▶ **EXERCISE BRIEF**
Once you reach the line containing "Telephone: (212) 837-6000", reproduce it and every later line exactly, through the end of the data.

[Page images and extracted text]
──────
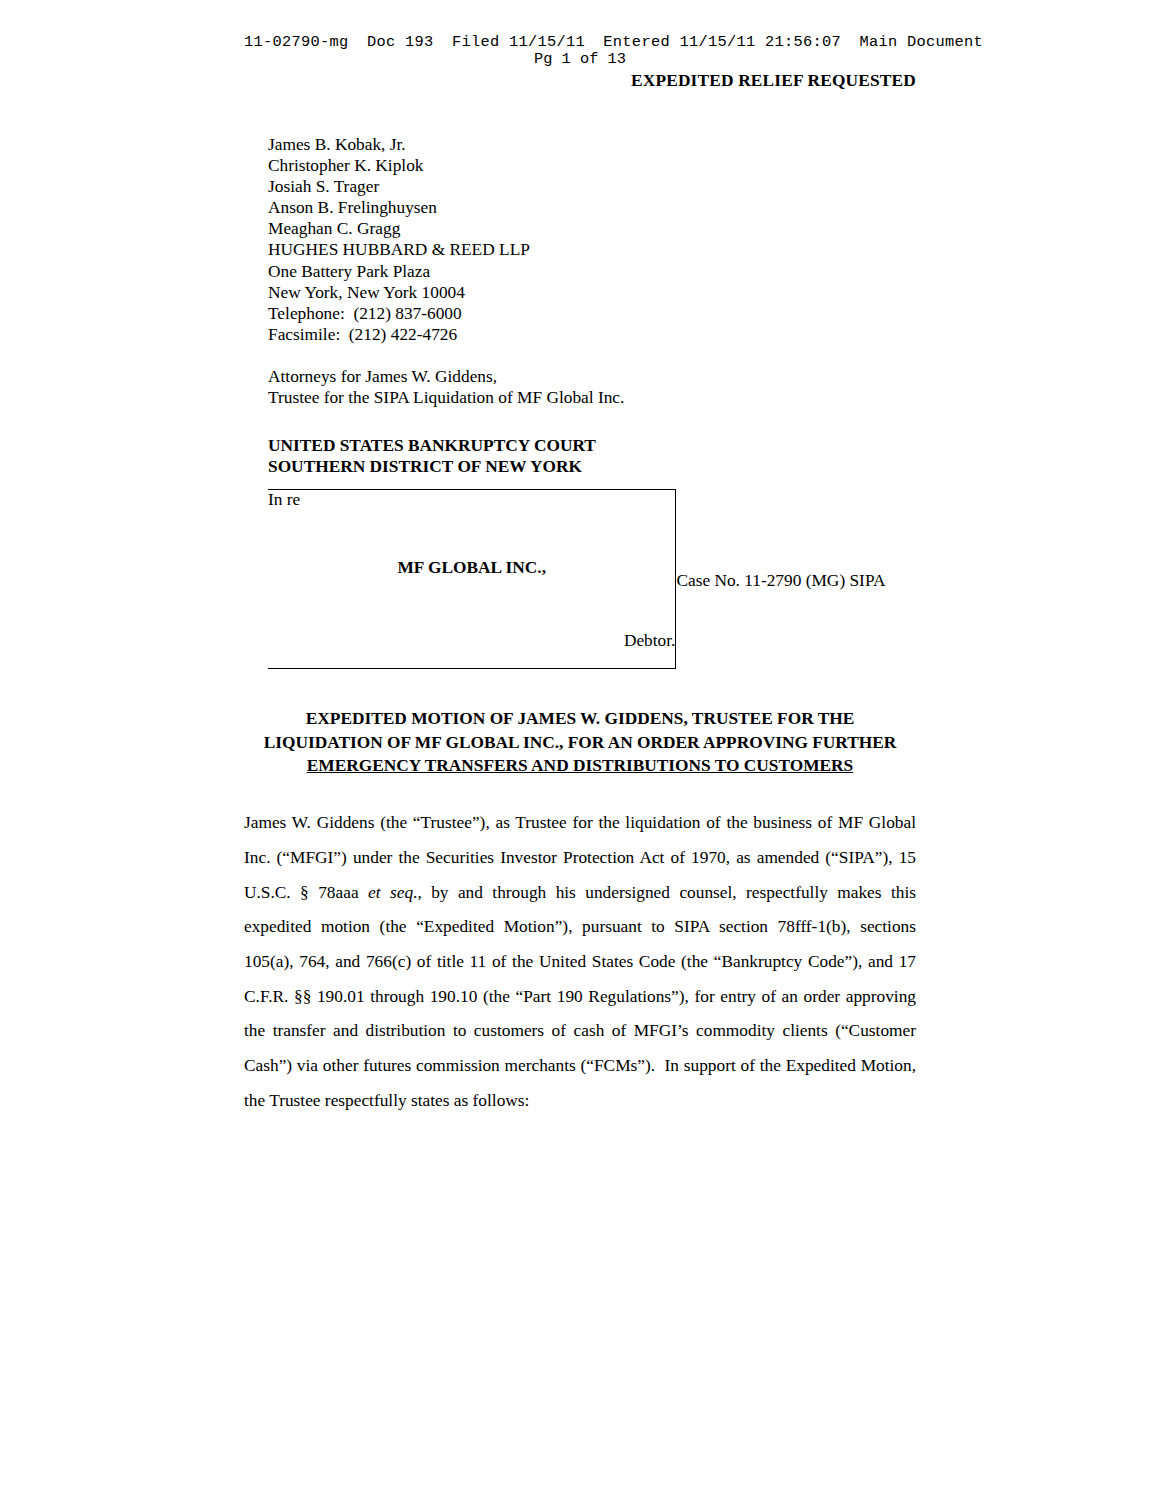11-02790-mg Doc 193 Filed 11/15/11 Entered 11/15/11 21:56:07 Main Document
Pg 1 of 13
EXPEDITED RELIEF REQUESTED
James B. Kobak, Jr.
Christopher K. Kiplok
Josiah S. Trager
Anson B. Frelinghuysen
Meaghan C. Gragg
HUGHES HUBBARD & REED LLP
One Battery Park Plaza
New York, New York 10004
Telephone: (212) 837-6000
Facsimile: (212) 422-4726
Attorneys for James W. Giddens,
Trustee for the SIPA Liquidation of MF Global Inc.
UNITED STATES BANKRUPTCY COURT
SOUTHERN DISTRICT OF NEW YORK
| In re MF GLOBAL INC., Debtor. | Case No. 11-2790 (MG) SIPA |
EXPEDITED MOTION OF JAMES W. GIDDENS, TRUSTEE FOR THE
LIQUIDATION OF MF GLOBAL INC., FOR AN ORDER APPROVING FURTHER
EMERGENCY TRANSFERS AND DISTRIBUTIONS TO CUSTOMERS
James W. Giddens (the “Trustee”), as Trustee for the liquidation of the business of MF Global Inc. (“MFGI”) under the Securities Investor Protection Act of 1970, as amended (“SIPA”), 15 U.S.C. § 78aaa et seq., by and through his undersigned counsel, respectfully makes this expedited motion (the “Expedited Motion”), pursuant to SIPA section 78fff-1(b), sections 105(a), 764, and 766(c) of title 11 of the United States Code (the “Bankruptcy Code”), and 17 C.F.R. §§ 190.01 through 190.10 (the “Part 190 Regulations”), for entry of an order approving the transfer and distribution to customers of cash of MFGI’s commodity clients (“Customer Cash”) via other futures commission merchants (“FCMs”). In support of the Expedited Motion, the Trustee respectfully states as follows:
──────
▶ **TASK ANSWER**
Telephone: (212) 837-6000
Facsimile: (212) 422-4726
Attorneys for James W. Giddens,
Trustee for the SIPA Liquidation of MF Global Inc.
UNITED STATES BANKRUPTCY COURT
SOUTHERN DISTRICT OF NEW YORK
| In re MF GLOBAL INC., Debtor. | Case No. 11-2790 (MG) SIPA |
EXPEDITED MOTION OF JAMES W. GIDDENS, TRUSTEE FOR THE
LIQUIDATION OF MF GLOBAL INC., FOR AN ORDER APPROVING FURTHER
EMERGENCY TRANSFERS AND DISTRIBUTIONS TO CUSTOMERS
James W. Giddens (the “Trustee”), as Trustee for the liquidation of the business of MF Global Inc. (“MFGI”) under the Securities Investor Protection Act of 1970, as amended (“SIPA”), 15 U.S.C. § 78aaa et seq., by and through his undersigned counsel, respectfully makes this expedited motion (the “Expedited Motion”), pursuant to SIPA section 78fff-1(b), sections 105(a), 764, and 766(c) of title 11 of the United States Code (the “Bankruptcy Code”), and 17 C.F.R. §§ 190.01 through 190.10 (the “Part 190 Regulations”), for entry of an order approving the transfer and distribution to customers of cash of MFGI’s commodity clients (“Customer Cash”) via other futures commission merchants (“FCMs”). In support of the Expedited Motion, the Trustee respectfully states as follows:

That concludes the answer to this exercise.